Zwiędłe kwiaty, blademu urągając czołu,
Wyostrzają się w kolce cierniowej obręczy —
A dłonie grzebią w urnie stygłego popiołu,
Swój umarły, a świetny ongi, sen młodzieńczy.
O biedny, wyszydzony, na strzępy podarty
Śnie młodzieńczy o jasnym gmachu kryształowym —
Gdzie zaklęty królewicz, śniąc na lutni wsparty,
Ust mych czekał, by życiem natchnęły go nowym!
O sny zwiędłe! O kwiaty otrząśnięte z rosy!

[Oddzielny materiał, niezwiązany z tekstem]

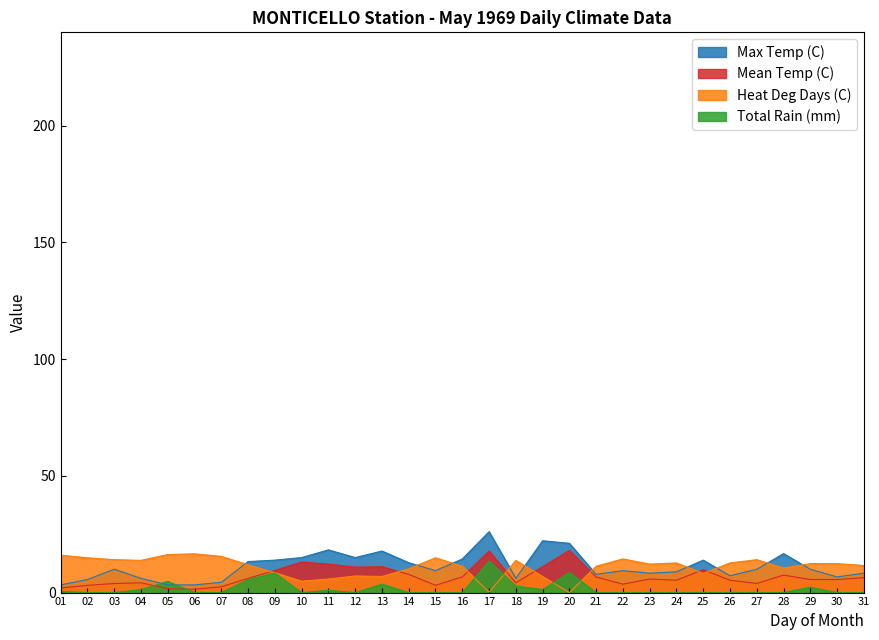

Rank the series by their maximum value, from highest to lowest.

Max Temp (C), Mean Temp (C), Heat Deg Days (C), Total Rain (mm)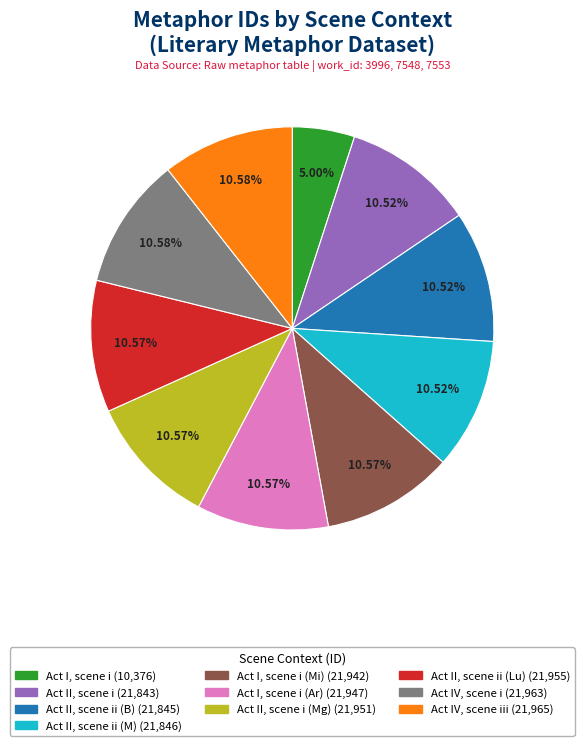

Is there any slice that represents more than half of the pie?

No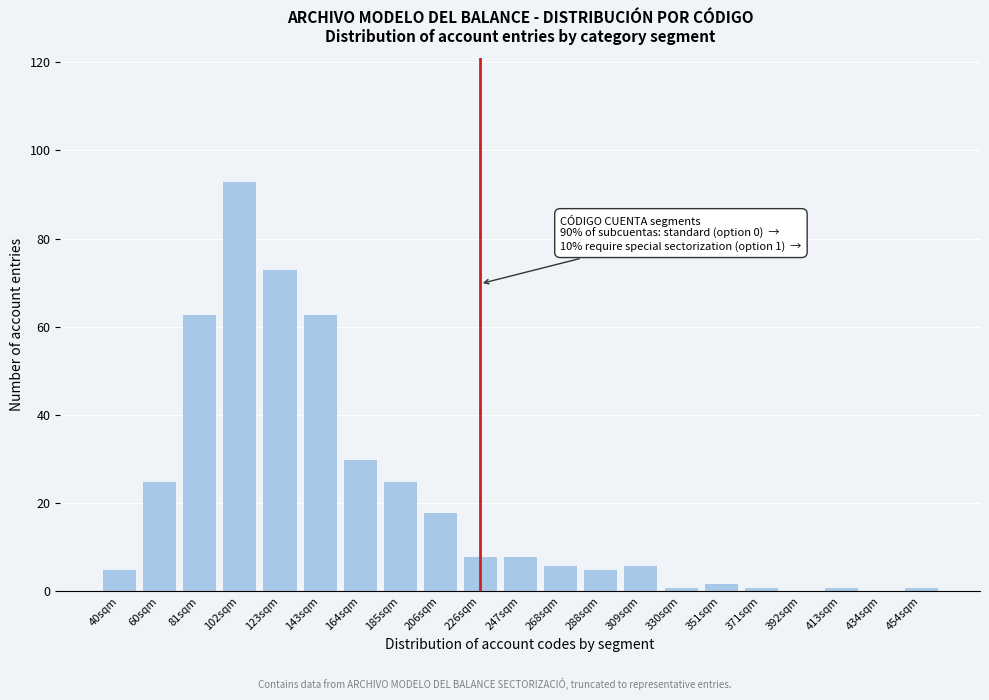

Reading right to left, extract all data points from this chart.

454sqm=1	434sqm=0	413sqm=1	392sqm=0	371sqm=1	351sqm=2	330sqm=1	309sqm=6	288sqm=5	268sqm=6	247sqm=8	226sqm=8	206sqm=18	185sqm=25	164sqm=30	143sqm=63	123sqm=73	102sqm=93	81sqm=63	60sqm=25	40sqm=5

Błękitne nad strumieniem niezabudek twarze!
O wonne młodym zielem polne sianokosy!
O cicho rozespane stepowe cmentarze!
Wszystko widzę dziś znowu w szeleście
Twych kroków —
Słyszę baśnie i wonie z ogrodów młodości —
I czuję jak Twe dłonie już z błękitnych mroków,
Idą do mnie, o Dobra, o pełna Litości...
. . . . . . . . . . . . . . . . . . . . . . . . . . . . . . . .
Lecz czemuż się do Ciebie trzeba wlec tak długo!...
I wpierw gorycz ssać z kwiatów bezwonnych korony...
I wpierw wargi zapoić przydrożną trza strugą —
Aż przesytu dławiące w pierś się wedrą szpony.
Aż w Rozpaczy się przejrzym upiornej źrenicy,
Wężem Wstrętu omdlałe opaszem ramiona —
I strudzeni się staniem, jak bladzi pątnicy,
Na Golgocie swych marzeń, gdzie Bóg w prochu kona.